The Financial Reporting Council (FRC), in partnership with the Integrity Organisation/Convention on Business Integrity (CBI) and the United Nations Global Compact Network Nigeria has launched the Small Medium Enterprise (SME) Anti-Corruption and Corporate Governance Standards Project which is funded by the MacArthur Foundation.
The project aims to set standards for corporate governance, ethics, and sustainability to guide the direction, control, and management of SMEs in Nigeria, enhance their competitiveness, and achieve long-term success and value creation responsibly and sustainably.
With SMEs constituting nearly 96 per cent of businesses in Nigeria, most of them are largely poorly governed, making it difficult to secure the capital needed for growth. Also, Nigeria’s challenging business environment creates pressures to adopt practices where complacency, shortcuts, corruption, nepotism, and discrimination flourish.

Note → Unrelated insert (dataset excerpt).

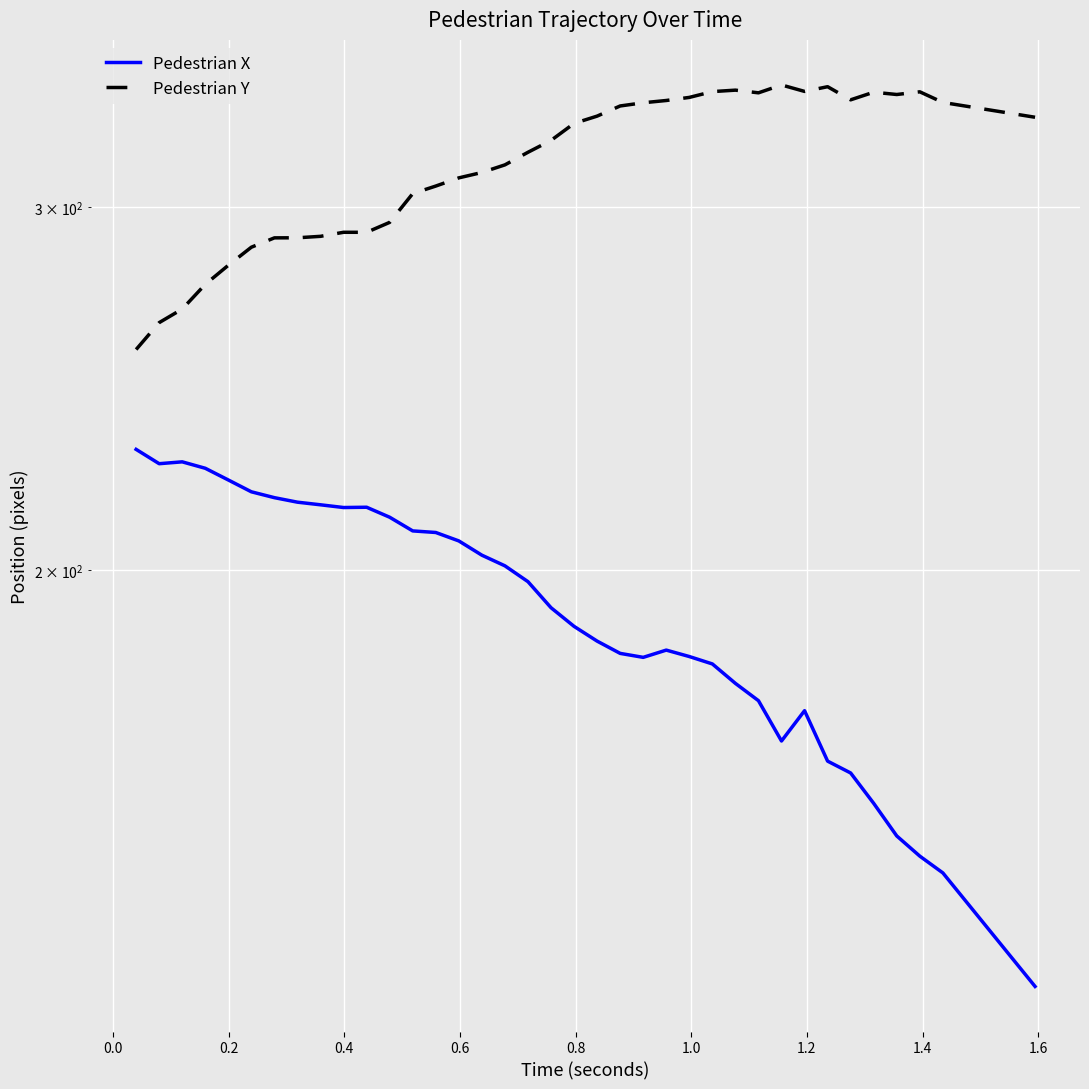

Is the value of Pedestrian X at 21 greater than the value of Pedestrian Y at 14?

No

These practices create a cyclical effect, compromising SMEs’ ability to achieve and sustain high-performance outcomes, hobbling their ability to source funds, and eroding their capacity to compete in the African Continental Free Trade Area (AfCFTA) and beyond.
Standards Project intends to change this narrative using a data-driven approach.

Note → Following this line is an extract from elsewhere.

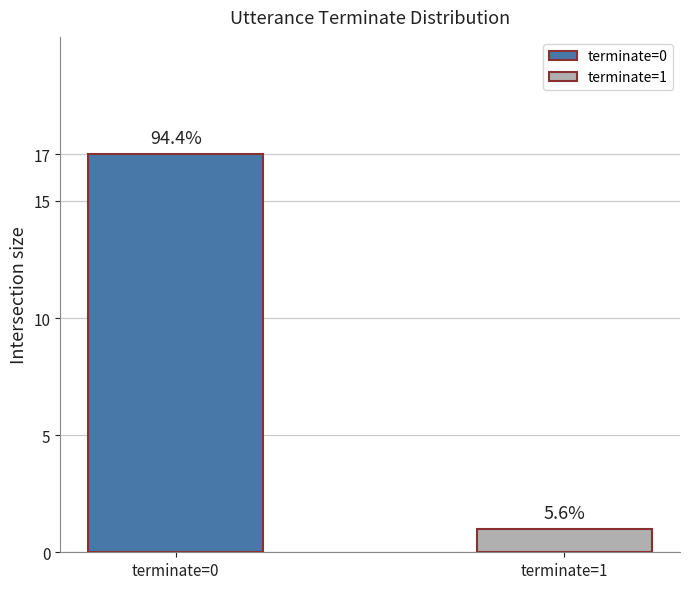

Does the chart contain any negative values?

No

Accordingly, FRC, CBi and UNGC-NN will, through this Project, develop a replicable and scalable framework to enhance good corporate governance (anti-corruption, sustainability, and social equity inclusive) practices that would lead to a value creation strategy for all SMEs in Nigeria and increase their competitiveness, survival, growth, and succession.
In the initial implementation, participating Future-Forward Companies will receive hands-on, personalised guidance and assistance to comply with the standards.
Given the pivotal role SMEs play in driving Nigeria’s economic development, poverty reduction, job creation, economic emancipation, and overall well-being, the Project seeks to prove that it is possible – and profitable – for small businesses to do the right things, the right way, in the Nigerian marketplace.